I am gall, I am heartburn. God’s most deep decree
Bitter would have me taste: my taste was me;
Bones built in me, flesh filled, blood brimmed the curse.[7]


Religious themes featured early in Sayers’ writing life and became more central later, in her many plays and her translation of Dante’s Divine Comedy. This rector’s daughter may have had both father and rectory in mind when she wrote The Nine Tailors. Mr Venables is scholarly, very amiable and extremely absent-minded, and Lord Peter Wimsey comes to regard him with affection and respect. Could Sayers have felt that the line she omitted from Hopkins’ poem might have seemed blasphemous to some readers, an issue further complicated by its occurring in her hero’s thoughts? At one point, Wimsey is confronted by a visiting card on a wreath, purporting to be from him but actually supplied by his manservant Bunter (who had been Sergeant to Major Wimsey in the First World War). The card includes a biblical reference, Luke xii, 6. ‘“Very appropriate,” said his lordship, identifying the text after a little thought (for he had been carefully brought up)’ (The Nine Tailors, 133). It’s probably safe to assume that Sayers too had been ‘carefully brought up’ in that respect.


Notes

[1] A. S. Byatt, Medusa’s Ankles: Selected Stories (London: Vintage, 2023), 37. Her Ragnarok: The End of the Gods was published in 2011.
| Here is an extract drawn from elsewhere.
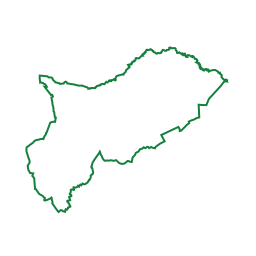 Tancanhuitz, San Luis Potosí, Mexico (Mercator projection), rotated 83°
{"feature_id": "50627088B4540713417928", "entity_name": "Tancanhuitz", "entity_type": "district", "adm_level": 2, "iso_a3": "MEX", "parent_name": "Mexico", "parent_adm1": "San Luis Potosí", "projection": "mercator", "projection_center": [-98.957, 21.641], "detail": "fine", "context": "isolated", "style": "outline", "palette": "green", "viewbox_px": 256, "rotation_deg": 83, "n_neighbors": 0, "source": "geoboundaries", "source_scale": "gbopen_adm2", "svg_char_len": 5691}
<svg xmlns="http://www.w3.org/2000/svg" viewBox="0 0 256 256"><g transform="rotate(83 128 128)"><path d="M93.7,25.1L93.3,25.5L93.1,25.3L93.1,24.8L93.4,24.0L93.1,23.8L92.6,23.8L92.0,24.6L91.8,25.6L91.9,26.7L91.7,27.1L88.9,29.0L88.5,29.0L87.4,28.5L86.8,28.6L85.3,30.2L84.9,29.9L84.4,30.0L84.6,30.5L84.1,31.6L83.2,31.6L81.2,34.1L80.9,35.8L80.9,37.1L81.2,39.3L81.8,40.9L79.9,41.1L80.0,41.5L80.6,42.0L80.7,42.3L80.4,42.6L79.1,42.7L78.9,43.5L79.6,43.9L79.1,45.2L80.2,45.7L79.6,46.8L78.8,46.6L78.2,47.3L78.1,47.8L78.3,48.6L78.1,48.8L77.6,48.0L76.9,47.9L76.7,48.2L76.8,49.3L76.4,49.5L76.0,48.7L75.1,48.8L74.3,49.6L74.1,48.8L73.1,49.1L72.1,49.7L72.3,50.2L72.1,51.1L71.7,51.1L71.2,51.5L71.0,52.2L69.7,50.8L69.1,51.0L68.9,51.3L68.1,51.6L67.7,52.1L67.5,53.3L65.9,53.8L64.6,54.7L64.4,55.1L64.4,55.4L65.3,55.7L63.4,58.2L62.9,59.6L63.6,60.7L64.7,60.4L64.5,61.7L61.1,62.5L61.1,62.9L62.0,62.5L62.4,62.4L62.8,62.7L62.5,64.4L61.4,64.7L60.7,65.1L61.2,65.9L60.5,66.1L60.2,66.5L60.1,67.3L59.2,67.9L59.7,69.4L59.5,70.1L57.5,70.3L56.7,71.0L56.2,71.1L55.3,71.0L54.7,71.3L54.3,72.1L54.3,74.6L53.8,75.1L53.3,76.1L53.2,76.8L53.4,77.3L54.0,77.4L54.6,77.1L55.0,77.4L55.3,78.3L55.3,80.1L55.9,80.5L56.0,81.1L55.8,82.0L54.9,83.2L54.7,84.0L55.0,84.3L56.0,84.8L56.7,85.8L57.4,85.9L57.7,87.5L57.2,88.7L57.1,89.1L57.8,90.3L57.3,91.3L56.6,91.6L56.2,92.2L56.2,92.7L56.0,93.0L55.0,93.4L55.1,93.8L54.9,94.1L54.4,94.0L53.5,94.6L53.3,95.2L52.7,95.6L52.5,96.3L53.0,96.9L53.1,99.2L52.6,99.7L52.7,100.1L53.7,100.9L54.9,101.2L55.0,101.6L54.7,101.8L55.0,102.4L55.5,102.6L56.1,102.4L56.4,102.8L56.3,104.2L56.8,104.8L57.1,104.9L58.1,104.4L58.1,104.8L57.9,105.4L58.1,105.9L58.6,106.4L58.7,106.8L59.1,107.2L59.8,107.9L60.3,108.8L59.7,110.6L59.6,111.3L59.8,111.9L60.4,111.8L61.8,112.6L62.1,112.9L61.9,113.7L62.8,114.1L62.7,115.2L62.9,115.7L63.3,116.0L63.4,115.7L63.8,115.8L64.1,116.4L64.5,116.4L65.2,116.7L65.3,117.1L64.9,117.7L65.0,118.3L65.3,118.6L65.2,120.0L65.3,120.3L65.6,120.1L65.9,119.2L66.2,119.0L66.6,119.0L67.1,119.6L67.4,119.4L67.5,119.1L68.0,119.1L68.4,120.1L69.7,121.8L70.1,122.6L72.3,123.7L72.7,124.7L74.5,126.0L74.5,126.3L74.0,126.5L75.0,132.8L75.9,133.7L77.3,134.4L78.8,134.3L79.2,134.6L79.1,135.2L78.6,135.5L77.9,135.5L77.7,135.7L77.8,136.0L78.3,136.1L78.4,136.7L78.4,138.2L79.2,138.7L78.8,139.2L78.6,139.9L79.3,139.9L79.3,140.3L78.7,140.8L78.7,141.2L79.6,141.8L80.3,142.7L80.1,143.9L79.7,144.1L81.7,146.2L81.2,147.3L81.1,148.5L81.6,149.3L81.4,149.8L81.5,150.1L81.6,150.3L82.3,150.5L82.4,150.8L82.2,151.1L82.2,151.8L82.6,152.9L82.5,153.6L83.1,154.1L83.3,154.9L84.3,155.5L84.0,155.9L84.3,156.5L83.8,159.5L84.3,160.4L84.0,160.7L84.3,161.2L83.8,162.1L84.0,162.5L83.6,162.5L83.2,163.2L82.4,164.0L82.3,164.5L80.3,168.4L80.0,171.6L77.8,177.5L77.4,179.6L76.6,181.6L76.4,182.9L75.3,183.3L74.7,183.7L74.4,184.4L75.1,185.7L76.0,186.4L75.9,190.2L75.7,190.5L75.1,190.8L74.9,192.1L74.4,192.7L73.8,194.6L73.0,194.9L71.2,196.5L69.0,197.2L68.4,198.3L68.1,200.7L66.9,201.6L65.2,209.2L67.7,209.6L72.2,209.6L72.0,209.1L72.7,207.9L73.0,207.0L74.1,205.8L74.6,204.8L77.3,203.5L77.5,204.0L77.0,205.7L85.8,200.5L85.6,199.9L85.9,199.2L87.5,198.7L87.9,199.1L88.4,200.3L93.0,200.0L96.0,200.0L97.6,199.7L100.0,199.6L102.1,199.9L103.3,199.3L108.6,199.3L108.8,198.4L109.0,198.4L113.0,199.6L112.6,200.6L112.8,201.3L112.7,201.8L112.9,203.2L113.2,204.5L122.6,209.3L123.0,210.0L124.0,210.1L126.4,212.2L128.7,213.3L128.3,214.7L128.4,216.9L128.8,218.7L128.7,220.0L128.9,221.0L129.6,222.5L131.1,224.2L132.9,227.6L133.8,228.9L134.6,230.7L134.9,230.9L137.0,231.5L139.0,231.6L145.6,230.4L148.2,229.7L150.4,229.9L152.9,232.0L154.8,232.2L157.8,231.9L159.5,231.1L160.7,230.7L161.5,227.6L163.9,228.8L166.2,227.3L166.8,227.2L172.0,227.5L177.2,227.7L177.5,226.9L182.6,224.2L185.0,221.0L186.8,219.7L187.3,219.0L189.4,219.9L189.9,219.4L189.5,216.9L188.4,213.4L187.7,212.5L188.2,212.2L189.4,212.4L192.3,211.9L193.4,212.4L198.8,209.6L202.2,207.7L202.9,207.1L201.3,204.8L201.8,203.4L202.6,202.8L203.5,200.6L201.8,200.2L201.0,199.6L201.7,198.6L200.1,197.1L199.7,197.2L199.0,194.8L198.5,194.8L197.9,195.3L197.6,195.2L197.3,195.5L196.4,195.5L196.1,195.6L193.8,197.1L193.2,197.3L192.8,196.7L192.8,194.4L192.7,194.2L189.3,194.9L189.0,194.5L189.0,193.2L188.7,192.6L187.9,192.4L187.5,192.6L186.6,193.6L186.5,193.9L186.3,193.9L186.0,193.4L184.5,192.6L182.4,192.3L182.2,191.7L182.2,190.8L182.8,189.7L182.8,189.1L180.2,189.3L180.1,189.0L180.6,188.2L180.8,187.5L180.7,186.6L180.1,185.2L179.9,185.0L179.5,184.9L180.1,183.9L179.4,183.9L179.5,183.5L178.3,182.2L178.4,181.6L179.0,181.3L178.3,180.7L178.3,179.9L177.7,179.7L178.5,178.4L178.5,177.3L177.1,174.6L176.1,174.1L175.1,172.9L174.8,173.0L174.6,172.7L174.8,172.5L173.8,171.7L172.2,170.9L170.6,170.8L169.6,169.4L169.7,169.0L168.5,168.1L167.5,168.0L166.4,168.2L165.5,168.1L163.4,168.5L163.3,168.9L162.0,169.1L161.8,169.1L161.6,168.7L160.3,168.3L158.6,167.6L157.5,166.9L155.1,165.0L149.1,159.5L148.0,158.8L148.5,158.6L151.0,158.4L153.0,157.3L154.7,157.0L156.4,156.2L157.4,155.3L157.8,154.8L157.6,152.9L158.1,151.2L157.9,149.0L158.8,146.3L158.5,143.7L161.4,141.3L162.3,140.0L162.9,138.2L163.0,137.2L162.6,135.5L162.2,134.7L160.7,132.5L160.9,131.3L161.5,130.7L162.2,128.5L159.8,127.6L158.7,127.4L157.2,126.4L156.4,125.2L155.1,124.0L153.9,123.5L153.4,122.7L152.7,120.5L150.5,118.6L150.2,116.4L149.1,114.7L149.7,114.1L150.1,113.1L149.3,111.9L149.0,111.0L149.3,110.3L150.6,109.4L149.6,107.3L150.5,106.2L151.4,103.7L150.2,103.0L147.9,99.0L147.4,98.0L145.7,93.3L139.0,95.8L133.1,77.9L134.5,77.2L136.1,76.8L137.3,77.0L137.1,75.5L131.9,69.0L130.7,66.7L129.1,66.9L128.3,64.7L127.7,61.7L126.4,58.3L126.2,56.0L113.5,55.0L114.3,51.1L114.8,47.4L109.0,44.2L98.0,31.3L94.0,27.3L93.5,26.0L93.7,25.1Z" fill="none" stroke="#15803d" stroke-width="2"/></g></svg>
[2] Quoted in a note to the epigraph of ‘Gerontion’, in The Poems of T. S. Eliot. Volume I: Collected and Uncollected Poems, edited by Christopher Ricks and Jim McCue (London: Faber & Faber, 2015), 469.

[3] Paul Skinner, ‘Just Ford – an Appreciation of No Enemy: A Tale of Reconstruction’, Agenda, edited by Max Saunders, 27, 4/ 28, 1 (Winter 1989/ Spring 1990), 103-109 (105).

[4] Poems of Gerard Manley Hopkins, Fourth edition, revised and enlarged, edited by W. H. Gardner and N. H. Mackenzie (London: Oxford University Press, 1967), 105-106. These are the last lines of the poem.

[5] The Nine Tailors (1934; with an introduction by Elizabeth George, London: New English Library, 2003), 122. Davenport’s enthusiasm (he writes the title as The Nine Taylors) is expressed in a letter to Hugh Kenner, 10 April 1967: Questioning Minds: The Letters of Guy Davenport and Hugh Kenner, edited by Edward M. Burns, two volumes (Berkeley: Counterpoint Press, 2018), II, 888.

[6] The Letters of Gerard Manley Hopkins to Robert Bridges, edited by Claude Colleer Abbott (Oxford: Oxford University Press, 1955), 291.

[7] ‘I wake and feel the fell of dark’, Poems, 101.